Render the stretch of the material below from the line containing "scientific name: Asplenium finlaysonianum" through the line containing "state / province: North Carolina", both included, as a Markdown table with the columns Row and Line. Number each line in Row, put its text in Line, and leave out blank lines.
##########
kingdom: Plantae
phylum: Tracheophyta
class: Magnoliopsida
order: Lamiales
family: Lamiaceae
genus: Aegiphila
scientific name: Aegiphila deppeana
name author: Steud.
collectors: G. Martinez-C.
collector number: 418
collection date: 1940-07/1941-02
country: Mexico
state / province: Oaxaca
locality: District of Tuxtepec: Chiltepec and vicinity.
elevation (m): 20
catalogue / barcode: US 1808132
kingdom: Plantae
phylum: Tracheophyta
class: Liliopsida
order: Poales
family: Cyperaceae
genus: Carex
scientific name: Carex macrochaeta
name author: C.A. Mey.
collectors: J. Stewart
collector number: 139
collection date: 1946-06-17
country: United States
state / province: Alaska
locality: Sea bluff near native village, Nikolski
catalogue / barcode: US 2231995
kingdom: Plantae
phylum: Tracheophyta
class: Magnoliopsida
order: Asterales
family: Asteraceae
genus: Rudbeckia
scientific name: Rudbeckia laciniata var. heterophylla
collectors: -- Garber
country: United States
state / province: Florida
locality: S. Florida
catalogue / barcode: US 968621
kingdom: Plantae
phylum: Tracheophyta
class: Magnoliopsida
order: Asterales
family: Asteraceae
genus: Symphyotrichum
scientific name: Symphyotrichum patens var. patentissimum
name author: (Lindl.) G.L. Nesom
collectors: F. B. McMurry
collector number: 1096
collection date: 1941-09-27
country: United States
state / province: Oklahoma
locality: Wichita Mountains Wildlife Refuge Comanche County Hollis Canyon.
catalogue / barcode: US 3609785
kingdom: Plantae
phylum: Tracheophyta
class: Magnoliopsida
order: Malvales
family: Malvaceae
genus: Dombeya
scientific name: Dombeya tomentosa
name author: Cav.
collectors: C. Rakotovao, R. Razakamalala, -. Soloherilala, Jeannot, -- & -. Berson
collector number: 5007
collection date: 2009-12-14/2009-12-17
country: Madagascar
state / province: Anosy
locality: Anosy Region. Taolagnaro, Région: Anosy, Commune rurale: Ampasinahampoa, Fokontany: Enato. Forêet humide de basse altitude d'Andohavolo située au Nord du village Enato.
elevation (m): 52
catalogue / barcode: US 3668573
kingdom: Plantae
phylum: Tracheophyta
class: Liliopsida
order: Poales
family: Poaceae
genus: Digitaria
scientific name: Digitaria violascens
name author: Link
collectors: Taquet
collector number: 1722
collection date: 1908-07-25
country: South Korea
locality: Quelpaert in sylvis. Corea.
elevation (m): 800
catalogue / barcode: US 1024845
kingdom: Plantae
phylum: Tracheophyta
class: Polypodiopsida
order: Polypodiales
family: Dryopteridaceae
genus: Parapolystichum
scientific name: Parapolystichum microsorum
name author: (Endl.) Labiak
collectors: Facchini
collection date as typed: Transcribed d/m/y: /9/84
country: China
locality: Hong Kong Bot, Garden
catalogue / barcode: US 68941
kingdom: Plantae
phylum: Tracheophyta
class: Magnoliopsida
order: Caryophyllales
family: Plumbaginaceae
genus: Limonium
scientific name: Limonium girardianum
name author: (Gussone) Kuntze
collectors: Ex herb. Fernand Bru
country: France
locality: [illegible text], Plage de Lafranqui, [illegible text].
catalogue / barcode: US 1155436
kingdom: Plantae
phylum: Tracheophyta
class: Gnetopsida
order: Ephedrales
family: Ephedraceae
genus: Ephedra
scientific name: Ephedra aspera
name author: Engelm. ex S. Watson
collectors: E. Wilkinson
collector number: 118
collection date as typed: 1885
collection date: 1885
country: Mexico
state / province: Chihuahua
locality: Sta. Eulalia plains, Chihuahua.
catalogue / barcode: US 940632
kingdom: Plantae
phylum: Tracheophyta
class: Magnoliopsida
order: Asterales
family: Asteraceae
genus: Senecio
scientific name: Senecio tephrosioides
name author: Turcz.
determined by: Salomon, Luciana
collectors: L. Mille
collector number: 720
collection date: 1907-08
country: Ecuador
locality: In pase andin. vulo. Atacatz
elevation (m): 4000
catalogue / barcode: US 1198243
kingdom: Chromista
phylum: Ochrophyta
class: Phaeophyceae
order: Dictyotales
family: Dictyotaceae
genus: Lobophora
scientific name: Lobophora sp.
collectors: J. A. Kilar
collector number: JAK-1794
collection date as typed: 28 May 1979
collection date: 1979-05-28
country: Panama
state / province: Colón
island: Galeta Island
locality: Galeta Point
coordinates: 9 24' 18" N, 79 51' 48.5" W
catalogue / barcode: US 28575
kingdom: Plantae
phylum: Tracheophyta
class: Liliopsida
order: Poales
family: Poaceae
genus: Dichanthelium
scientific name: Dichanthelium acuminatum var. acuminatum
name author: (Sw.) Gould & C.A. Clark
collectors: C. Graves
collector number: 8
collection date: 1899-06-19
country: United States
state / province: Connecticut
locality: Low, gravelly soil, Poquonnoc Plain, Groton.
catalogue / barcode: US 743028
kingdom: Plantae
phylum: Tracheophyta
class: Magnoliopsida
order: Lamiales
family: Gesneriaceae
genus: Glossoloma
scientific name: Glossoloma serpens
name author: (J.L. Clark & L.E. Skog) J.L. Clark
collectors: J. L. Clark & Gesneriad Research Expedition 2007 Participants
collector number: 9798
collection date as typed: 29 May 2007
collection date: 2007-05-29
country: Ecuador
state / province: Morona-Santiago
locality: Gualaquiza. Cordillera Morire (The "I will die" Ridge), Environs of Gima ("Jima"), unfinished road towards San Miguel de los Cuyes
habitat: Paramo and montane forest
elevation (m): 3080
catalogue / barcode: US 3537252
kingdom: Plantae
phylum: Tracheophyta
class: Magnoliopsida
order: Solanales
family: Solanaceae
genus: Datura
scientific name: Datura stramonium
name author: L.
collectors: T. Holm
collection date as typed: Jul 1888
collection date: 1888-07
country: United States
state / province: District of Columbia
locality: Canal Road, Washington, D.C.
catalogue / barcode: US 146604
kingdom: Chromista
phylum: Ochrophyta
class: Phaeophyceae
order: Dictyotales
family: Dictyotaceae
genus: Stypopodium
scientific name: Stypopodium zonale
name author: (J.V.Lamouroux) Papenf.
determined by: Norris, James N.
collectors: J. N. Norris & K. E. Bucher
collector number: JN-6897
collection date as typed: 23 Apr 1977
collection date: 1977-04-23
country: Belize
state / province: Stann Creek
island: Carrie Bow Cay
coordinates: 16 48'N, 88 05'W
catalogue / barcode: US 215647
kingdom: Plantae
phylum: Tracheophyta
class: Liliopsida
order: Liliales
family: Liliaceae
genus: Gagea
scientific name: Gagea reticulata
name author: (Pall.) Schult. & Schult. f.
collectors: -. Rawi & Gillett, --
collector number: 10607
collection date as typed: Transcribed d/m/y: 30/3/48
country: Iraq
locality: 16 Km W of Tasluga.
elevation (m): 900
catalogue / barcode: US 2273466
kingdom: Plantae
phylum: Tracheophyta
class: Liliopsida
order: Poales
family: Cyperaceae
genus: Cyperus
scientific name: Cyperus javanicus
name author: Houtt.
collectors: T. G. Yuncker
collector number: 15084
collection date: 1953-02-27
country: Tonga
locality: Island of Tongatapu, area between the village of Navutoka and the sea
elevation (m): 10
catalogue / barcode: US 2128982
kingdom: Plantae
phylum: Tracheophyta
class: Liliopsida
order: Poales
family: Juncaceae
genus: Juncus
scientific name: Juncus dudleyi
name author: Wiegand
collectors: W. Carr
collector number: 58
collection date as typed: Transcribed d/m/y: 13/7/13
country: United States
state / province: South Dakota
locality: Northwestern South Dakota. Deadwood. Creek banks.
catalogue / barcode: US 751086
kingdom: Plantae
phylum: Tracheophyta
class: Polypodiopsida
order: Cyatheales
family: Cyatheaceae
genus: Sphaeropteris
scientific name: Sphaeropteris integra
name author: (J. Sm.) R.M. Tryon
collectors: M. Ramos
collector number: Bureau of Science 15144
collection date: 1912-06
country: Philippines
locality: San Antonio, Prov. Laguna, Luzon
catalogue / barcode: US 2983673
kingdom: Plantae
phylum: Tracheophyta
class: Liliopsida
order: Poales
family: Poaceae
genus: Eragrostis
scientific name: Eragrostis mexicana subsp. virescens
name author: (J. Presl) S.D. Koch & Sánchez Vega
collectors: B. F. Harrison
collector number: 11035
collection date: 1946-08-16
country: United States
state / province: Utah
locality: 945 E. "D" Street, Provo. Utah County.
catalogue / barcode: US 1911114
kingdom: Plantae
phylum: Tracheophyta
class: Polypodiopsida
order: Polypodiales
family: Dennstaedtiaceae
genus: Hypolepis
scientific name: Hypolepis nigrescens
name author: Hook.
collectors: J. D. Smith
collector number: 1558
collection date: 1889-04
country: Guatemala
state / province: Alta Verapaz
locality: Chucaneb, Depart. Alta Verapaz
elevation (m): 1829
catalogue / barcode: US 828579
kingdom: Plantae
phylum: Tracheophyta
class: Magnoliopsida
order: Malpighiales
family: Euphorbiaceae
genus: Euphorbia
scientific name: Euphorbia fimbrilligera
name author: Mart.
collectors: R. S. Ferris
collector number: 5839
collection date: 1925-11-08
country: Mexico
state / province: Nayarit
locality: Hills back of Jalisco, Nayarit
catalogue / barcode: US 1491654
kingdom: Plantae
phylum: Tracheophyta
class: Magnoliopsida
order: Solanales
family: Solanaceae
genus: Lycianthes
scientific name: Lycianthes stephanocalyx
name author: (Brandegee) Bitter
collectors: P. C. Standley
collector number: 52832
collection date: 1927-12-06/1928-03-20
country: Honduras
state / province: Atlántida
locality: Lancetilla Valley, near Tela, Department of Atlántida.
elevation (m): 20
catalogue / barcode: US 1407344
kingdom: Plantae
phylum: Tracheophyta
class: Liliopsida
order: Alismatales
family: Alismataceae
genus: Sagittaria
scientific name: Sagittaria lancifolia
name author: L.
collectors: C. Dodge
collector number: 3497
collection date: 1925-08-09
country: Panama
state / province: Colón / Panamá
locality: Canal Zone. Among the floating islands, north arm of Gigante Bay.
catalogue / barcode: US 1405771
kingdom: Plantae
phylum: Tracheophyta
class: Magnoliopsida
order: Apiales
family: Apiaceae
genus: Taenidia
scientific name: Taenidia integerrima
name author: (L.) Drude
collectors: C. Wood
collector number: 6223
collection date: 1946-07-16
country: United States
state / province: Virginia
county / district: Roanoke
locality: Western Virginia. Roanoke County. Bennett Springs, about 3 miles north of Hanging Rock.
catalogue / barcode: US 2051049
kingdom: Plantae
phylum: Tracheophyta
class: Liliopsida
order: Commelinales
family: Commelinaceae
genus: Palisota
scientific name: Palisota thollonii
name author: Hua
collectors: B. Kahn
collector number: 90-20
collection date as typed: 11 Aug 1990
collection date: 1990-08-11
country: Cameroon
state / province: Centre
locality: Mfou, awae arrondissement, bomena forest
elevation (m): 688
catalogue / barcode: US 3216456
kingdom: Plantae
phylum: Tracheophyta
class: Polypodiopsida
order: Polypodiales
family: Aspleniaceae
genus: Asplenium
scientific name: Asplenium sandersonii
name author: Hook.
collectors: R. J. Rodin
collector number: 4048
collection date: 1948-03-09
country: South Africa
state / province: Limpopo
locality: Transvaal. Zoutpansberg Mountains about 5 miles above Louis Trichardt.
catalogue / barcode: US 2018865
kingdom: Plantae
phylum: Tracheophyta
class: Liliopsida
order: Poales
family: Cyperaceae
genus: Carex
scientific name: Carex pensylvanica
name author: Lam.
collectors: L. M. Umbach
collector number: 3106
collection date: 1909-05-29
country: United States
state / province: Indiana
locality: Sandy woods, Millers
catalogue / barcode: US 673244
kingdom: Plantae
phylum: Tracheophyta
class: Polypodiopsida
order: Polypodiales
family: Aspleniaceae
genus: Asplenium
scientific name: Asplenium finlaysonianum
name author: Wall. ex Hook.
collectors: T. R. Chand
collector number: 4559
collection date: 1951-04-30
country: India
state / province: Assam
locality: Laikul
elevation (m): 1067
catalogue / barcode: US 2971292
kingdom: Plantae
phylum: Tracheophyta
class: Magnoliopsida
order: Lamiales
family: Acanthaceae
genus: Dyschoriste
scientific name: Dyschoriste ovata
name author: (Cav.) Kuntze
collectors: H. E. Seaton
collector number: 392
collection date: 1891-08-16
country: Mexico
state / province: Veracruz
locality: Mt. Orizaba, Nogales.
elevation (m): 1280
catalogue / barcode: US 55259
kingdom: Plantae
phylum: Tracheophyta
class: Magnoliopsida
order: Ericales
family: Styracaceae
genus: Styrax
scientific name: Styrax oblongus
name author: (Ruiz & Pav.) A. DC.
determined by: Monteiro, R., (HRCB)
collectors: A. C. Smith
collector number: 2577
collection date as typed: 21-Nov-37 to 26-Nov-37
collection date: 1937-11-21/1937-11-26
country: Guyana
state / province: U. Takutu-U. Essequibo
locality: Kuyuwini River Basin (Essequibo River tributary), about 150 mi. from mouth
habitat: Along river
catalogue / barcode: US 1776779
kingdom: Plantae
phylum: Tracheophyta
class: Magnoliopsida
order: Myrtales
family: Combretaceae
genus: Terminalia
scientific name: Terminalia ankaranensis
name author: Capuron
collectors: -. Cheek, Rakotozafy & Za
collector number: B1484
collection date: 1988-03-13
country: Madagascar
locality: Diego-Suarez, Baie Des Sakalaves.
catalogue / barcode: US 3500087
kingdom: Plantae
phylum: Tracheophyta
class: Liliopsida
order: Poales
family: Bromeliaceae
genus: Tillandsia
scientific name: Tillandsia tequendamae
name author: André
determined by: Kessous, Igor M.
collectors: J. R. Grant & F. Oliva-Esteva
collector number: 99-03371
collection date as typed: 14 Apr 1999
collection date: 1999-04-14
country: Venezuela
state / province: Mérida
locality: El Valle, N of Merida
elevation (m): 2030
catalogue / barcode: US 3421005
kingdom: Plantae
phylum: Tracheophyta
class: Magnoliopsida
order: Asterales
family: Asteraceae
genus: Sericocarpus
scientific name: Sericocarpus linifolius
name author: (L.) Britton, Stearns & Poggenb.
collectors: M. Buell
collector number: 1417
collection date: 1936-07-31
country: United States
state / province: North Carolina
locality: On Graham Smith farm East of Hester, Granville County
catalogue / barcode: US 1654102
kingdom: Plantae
##########
Correct answer:
| Row | Line |
|---|---|
| 1 | scientific name: Asplenium finlaysonianum |
| 2 | name author: Wall. ex Hook. |
| 3 | collectors: T. R. Chand |
| 4 | collector number: 4559 |
| 5 | collection date: 1951-04-30 |
| 6 | country: India |
| 7 | state / province: Assam |
| 8 | locality: Laikul |
| 9 | elevation (m): 1067 |
| 10 | catalogue / barcode: US 2971292 |
| 11 | kingdom: Plantae |
| 12 | phylum: Tracheophyta |
| 13 | class: Magnoliopsida |
| 14 | order: Lamiales |
| 15 | family: Acanthaceae |
| 16 | genus: Dyschoriste |
| 17 | scientific name: Dyschoriste ovata |
| 18 | name author: (Cav.) Kuntze |
| 19 | collectors: H. E. Seaton |
| 20 | collector number: 392 |
| 21 | collection date: 1891-08-16 |
| 22 | country: Mexico |
| 23 | state / province: Veracruz |
| 24 | locality: Mt. Orizaba, Nogales. |
| 25 | elevation (m): 1280 |
| 26 | catalogue / barcode: US 55259 |
| 27 | kingdom: Plantae |
| 28 | phylum: Tracheophyta |
| 29 | class: Magnoliopsida |
| 30 | order: Ericales |
| 31 | family: Styracaceae |
| 32 | genus: Styrax |
| 33 | scientific name: Styrax oblongus |
| 34 | name author: (Ruiz & Pav.) A. DC. |
| 35 | determined by: Monteiro, R., (HRCB) |
| 36 | collectors: A. C. Smith |
| 37 | collector number: 2577 |
| 38 | collection date as typed: 21-Nov-37 to 26-Nov-37 |
| 39 | collection date: 1937-11-21/1937-11-26 |
| 40 | country: Guyana |
| 41 | state / province: U. Takutu-U. Essequibo |
| 42 | locality: Kuyuwini River Basin (Essequibo River tributary), about 150 mi. from mouth |
| 43 | habitat: Along river |
| 44 | catalogue / barcode: US 1776779 |
| 45 | kingdom: Plantae |
| 46 | phylum: Tracheophyta |
| 47 | class: Magnoliopsida |
| 48 | order: Myrtales |
| 49 | family: Combretaceae |
| 50 | genus: Terminalia |
| 51 | scientific name: Terminalia ankaranensis |
| 52 | name author: Capuron |
| 53 | collectors: -. Cheek, Rakotozafy & Za |
| 54 | collector number: B1484 |
| 55 | collection date: 1988-03-13 |
| 56 | country: Madagascar |
| 57 | locality: Diego-Suarez, Baie Des Sakalaves. |
| 58 | catalogue / barcode: US 3500087 |
| 59 | kingdom: Plantae |
| 60 | phylum: Tracheophyta |
| 61 | class: Liliopsida |
| 62 | order: Poales |
| 63 | family: Bromeliaceae |
| 64 | genus: Tillandsia |
| 65 | scientific name: Tillandsia tequendamae |
| 66 | name author: André |
| 67 | determined by: Kessous, Igor M. |
| 68 | collectors: J. R. Grant & F. Oliva-Esteva |
| 69 | collector number: 99-03371 |
| 70 | collection date as typed: 14 Apr 1999 |
| 71 | collection date: 1999-04-14 |
| 72 | country: Venezuela |
| 73 | state / province: Mérida |
| 74 | locality: El Valle, N of Merida |
| 75 | elevation (m): 2030 |
| 76 | catalogue / barcode: US 3421005 |
| 77 | kingdom: Plantae |
| 78 | phylum: Tracheophyta |
| 79 | class: Magnoliopsida |
| 80 | order: Asterales |
| 81 | family: Asteraceae |
| 82 | genus: Sericocarpus |
| 83 | scientific name: Sericocarpus linifolius |
| 84 | name author: (L.) Britton, Stearns & Poggenb. |
| 85 | collectors: M. Buell |
| 86 | collector number: 1417 |
| 87 | collection date: 1936-07-31 |
| 88 | country: United States |
| 89 | state / province: North Carolina |